• TASK BRIEF:
Repeat every line of the records below word for word, keeping their order.

Items from a dataset
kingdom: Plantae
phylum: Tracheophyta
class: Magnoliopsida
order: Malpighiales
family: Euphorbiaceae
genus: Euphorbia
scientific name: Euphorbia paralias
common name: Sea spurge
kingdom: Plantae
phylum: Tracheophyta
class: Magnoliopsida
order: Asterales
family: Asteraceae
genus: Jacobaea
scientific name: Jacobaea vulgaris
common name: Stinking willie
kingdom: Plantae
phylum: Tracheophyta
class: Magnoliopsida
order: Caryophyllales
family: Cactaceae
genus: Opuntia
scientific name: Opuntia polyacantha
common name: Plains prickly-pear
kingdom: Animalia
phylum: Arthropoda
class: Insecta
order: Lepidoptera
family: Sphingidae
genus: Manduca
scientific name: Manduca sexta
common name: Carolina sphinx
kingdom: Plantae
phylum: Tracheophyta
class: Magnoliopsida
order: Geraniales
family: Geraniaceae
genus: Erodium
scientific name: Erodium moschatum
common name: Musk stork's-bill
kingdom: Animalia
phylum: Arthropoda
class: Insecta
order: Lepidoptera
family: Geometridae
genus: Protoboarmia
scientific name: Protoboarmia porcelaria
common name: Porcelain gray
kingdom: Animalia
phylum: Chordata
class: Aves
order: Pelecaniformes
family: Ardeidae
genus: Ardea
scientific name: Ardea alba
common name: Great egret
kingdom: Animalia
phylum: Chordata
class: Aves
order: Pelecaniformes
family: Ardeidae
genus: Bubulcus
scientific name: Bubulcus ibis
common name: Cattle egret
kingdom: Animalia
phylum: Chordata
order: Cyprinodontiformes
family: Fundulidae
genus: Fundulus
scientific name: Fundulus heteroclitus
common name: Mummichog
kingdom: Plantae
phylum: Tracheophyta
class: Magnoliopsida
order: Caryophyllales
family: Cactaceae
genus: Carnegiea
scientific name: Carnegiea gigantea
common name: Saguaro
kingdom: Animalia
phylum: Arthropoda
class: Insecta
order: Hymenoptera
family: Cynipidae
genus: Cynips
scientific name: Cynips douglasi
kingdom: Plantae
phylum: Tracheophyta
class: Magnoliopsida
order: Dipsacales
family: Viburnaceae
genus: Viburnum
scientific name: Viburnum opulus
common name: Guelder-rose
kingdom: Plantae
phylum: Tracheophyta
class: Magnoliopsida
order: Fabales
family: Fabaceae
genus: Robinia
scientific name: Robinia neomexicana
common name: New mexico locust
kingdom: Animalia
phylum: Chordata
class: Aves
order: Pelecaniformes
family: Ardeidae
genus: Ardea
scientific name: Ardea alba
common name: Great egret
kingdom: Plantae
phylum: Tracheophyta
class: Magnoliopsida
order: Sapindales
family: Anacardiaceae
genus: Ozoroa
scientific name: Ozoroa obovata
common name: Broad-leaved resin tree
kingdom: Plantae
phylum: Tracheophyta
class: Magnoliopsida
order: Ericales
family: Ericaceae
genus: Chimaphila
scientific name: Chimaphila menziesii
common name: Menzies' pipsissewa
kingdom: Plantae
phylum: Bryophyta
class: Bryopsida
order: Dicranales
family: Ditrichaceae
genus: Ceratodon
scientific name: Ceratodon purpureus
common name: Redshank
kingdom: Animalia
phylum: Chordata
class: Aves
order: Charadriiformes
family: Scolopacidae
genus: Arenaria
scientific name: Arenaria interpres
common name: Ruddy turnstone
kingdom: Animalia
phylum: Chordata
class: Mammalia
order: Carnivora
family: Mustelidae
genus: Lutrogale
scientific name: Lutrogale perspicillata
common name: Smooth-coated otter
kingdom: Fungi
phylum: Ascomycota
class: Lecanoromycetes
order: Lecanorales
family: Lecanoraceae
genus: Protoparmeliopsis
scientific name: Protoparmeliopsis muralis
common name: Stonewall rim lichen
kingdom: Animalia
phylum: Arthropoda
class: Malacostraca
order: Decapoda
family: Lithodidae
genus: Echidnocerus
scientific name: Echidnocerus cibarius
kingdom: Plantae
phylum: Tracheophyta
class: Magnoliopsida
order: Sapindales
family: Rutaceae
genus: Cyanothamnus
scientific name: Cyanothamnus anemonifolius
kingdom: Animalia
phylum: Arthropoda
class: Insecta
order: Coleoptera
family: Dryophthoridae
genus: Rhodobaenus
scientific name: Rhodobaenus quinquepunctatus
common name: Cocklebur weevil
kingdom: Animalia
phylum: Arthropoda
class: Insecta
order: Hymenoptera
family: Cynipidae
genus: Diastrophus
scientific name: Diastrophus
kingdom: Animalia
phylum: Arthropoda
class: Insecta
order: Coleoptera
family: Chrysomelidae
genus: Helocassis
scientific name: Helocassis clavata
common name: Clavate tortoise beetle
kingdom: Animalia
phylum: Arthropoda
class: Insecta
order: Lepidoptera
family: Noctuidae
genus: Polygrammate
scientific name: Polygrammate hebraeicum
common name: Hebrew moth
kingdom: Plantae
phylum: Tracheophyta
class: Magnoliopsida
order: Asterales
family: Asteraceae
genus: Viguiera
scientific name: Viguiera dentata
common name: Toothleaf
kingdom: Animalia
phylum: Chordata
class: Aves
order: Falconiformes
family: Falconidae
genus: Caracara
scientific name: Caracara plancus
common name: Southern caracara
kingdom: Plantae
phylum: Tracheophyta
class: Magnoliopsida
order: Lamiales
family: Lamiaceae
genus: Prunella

• FULL SOLUTION:
kingdom: Plantae
phylum: Tracheophyta
class: Magnoliopsida
order: Malpighiales
family: Euphorbiaceae
genus: Euphorbia
scientific name: Euphorbia paralias
common name: Sea spurge
kingdom: Plantae
phylum: Tracheophyta
class: Magnoliopsida
order: Asterales
family: Asteraceae
genus: Jacobaea
scientific name: Jacobaea vulgaris
common name: Stinking willie
kingdom: Plantae
phylum: Tracheophyta
class: Magnoliopsida
order: Caryophyllales
family: Cactaceae
genus: Opuntia
scientific name: Opuntia polyacantha
common name: Plains prickly-pear
kingdom: Animalia
phylum: Arthropoda
class: Insecta
order: Lepidoptera
family: Sphingidae
genus: Manduca
scientific name: Manduca sexta
common name: Carolina sphinx
kingdom: Plantae
phylum: Tracheophyta
class: Magnoliopsida
order: Geraniales
family: Geraniaceae
genus: Erodium
scientific name: Erodium moschatum
common name: Musk stork's-bill
kingdom: Animalia
phylum: Arthropoda
class: Insecta
order: Lepidoptera
family: Geometridae
genus: Protoboarmia
scientific name: Protoboarmia porcelaria
common name: Porcelain gray
kingdom: Animalia
phylum: Chordata
class: Aves
order: Pelecaniformes
family: Ardeidae
genus: Ardea
scientific name: Ardea alba
common name: Great egret
kingdom: Animalia
phylum: Chordata
class: Aves
order: Pelecaniformes
family: Ardeidae
genus: Bubulcus
scientific name: Bubulcus ibis
common name: Cattle egret
kingdom: Animalia
phylum: Chordata
order: Cyprinodontiformes
family: Fundulidae
genus: Fundulus
scientific name: Fundulus heteroclitus
common name: Mummichog
kingdom: Plantae
phylum: Tracheophyta
class: Magnoliopsida
order: Caryophyllales
family: Cactaceae
genus: Carnegiea
scientific name: Carnegiea gigantea
common name: Saguaro
kingdom: Animalia
phylum: Arthropoda
class: Insecta
order: Hymenoptera
family: Cynipidae
genus: Cynips
scientific name: Cynips douglasi
kingdom: Plantae
phylum: Tracheophyta
class: Magnoliopsida
order: Dipsacales
family: Viburnaceae
genus: Viburnum
scientific name: Viburnum opulus
common name: Guelder-rose
kingdom: Plantae
phylum: Tracheophyta
class: Magnoliopsida
order: Fabales
family: Fabaceae
genus: Robinia
scientific name: Robinia neomexicana
common name: New mexico locust
kingdom: Animalia
phylum: Chordata
class: Aves
order: Pelecaniformes
family: Ardeidae
genus: Ardea
scientific name: Ardea alba
common name: Great egret
kingdom: Plantae
phylum: Tracheophyta
class: Magnoliopsida
order: Sapindales
family: Anacardiaceae
genus: Ozoroa
scientific name: Ozoroa obovata
common name: Broad-leaved resin tree
kingdom: Plantae
phylum: Tracheophyta
class: Magnoliopsida
order: Ericales
family: Ericaceae
genus: Chimaphila
scientific name: Chimaphila menziesii
common name: Menzies' pipsissewa
kingdom: Plantae
phylum: Bryophyta
class: Bryopsida
order: Dicranales
family: Ditrichaceae
genus: Ceratodon
scientific name: Ceratodon purpureus
common name: Redshank
kingdom: Animalia
phylum: Chordata
class: Aves
order: Charadriiformes
family: Scolopacidae
genus: Arenaria
scientific name: Arenaria interpres
common name: Ruddy turnstone
kingdom: Animalia
phylum: Chordata
class: Mammalia
order: Carnivora
family: Mustelidae
genus: Lutrogale
scientific name: Lutrogale perspicillata
common name: Smooth-coated otter
kingdom: Fungi
phylum: Ascomycota
class: Lecanoromycetes
order: Lecanorales
family: Lecanoraceae
genus: Protoparmeliopsis
scientific name: Protoparmeliopsis muralis
common name: Stonewall rim lichen
kingdom: Animalia
phylum: Arthropoda
class: Malacostraca
order: Decapoda
family: Lithodidae
genus: Echidnocerus
scientific name: Echidnocerus cibarius
kingdom: Plantae
phylum: Tracheophyta
class: Magnoliopsida
order: Sapindales
family: Rutaceae
genus: Cyanothamnus
scientific name: Cyanothamnus anemonifolius
kingdom: Animalia
phylum: Arthropoda
class: Insecta
order: Coleoptera
family: Dryophthoridae
genus: Rhodobaenus
scientific name: Rhodobaenus quinquepunctatus
common name: Cocklebur weevil
kingdom: Animalia
phylum: Arthropoda
class: Insecta
order: Hymenoptera
family: Cynipidae
genus: Diastrophus
scientific name: Diastrophus
kingdom: Animalia
phylum: Arthropoda
class: Insecta
order: Coleoptera
family: Chrysomelidae
genus: Helocassis
scientific name: Helocassis clavata
common name: Clavate tortoise beetle
kingdom: Animalia
phylum: Arthropoda
class: Insecta
order: Lepidoptera
family: Noctuidae
genus: Polygrammate
scientific name: Polygrammate hebraeicum
common name: Hebrew moth
kingdom: Plantae
phylum: Tracheophyta
class: Magnoliopsida
order: Asterales
family: Asteraceae
genus: Viguiera
scientific name: Viguiera dentata
common name: Toothleaf
kingdom: Animalia
phylum: Chordata
class: Aves
order: Falconiformes
family: Falconidae
genus: Caracara
scientific name: Caracara plancus
common name: Southern caracara
kingdom: Plantae
phylum: Tracheophyta
class: Magnoliopsida
order: Lamiales
family: Lamiaceae
genus: Prunella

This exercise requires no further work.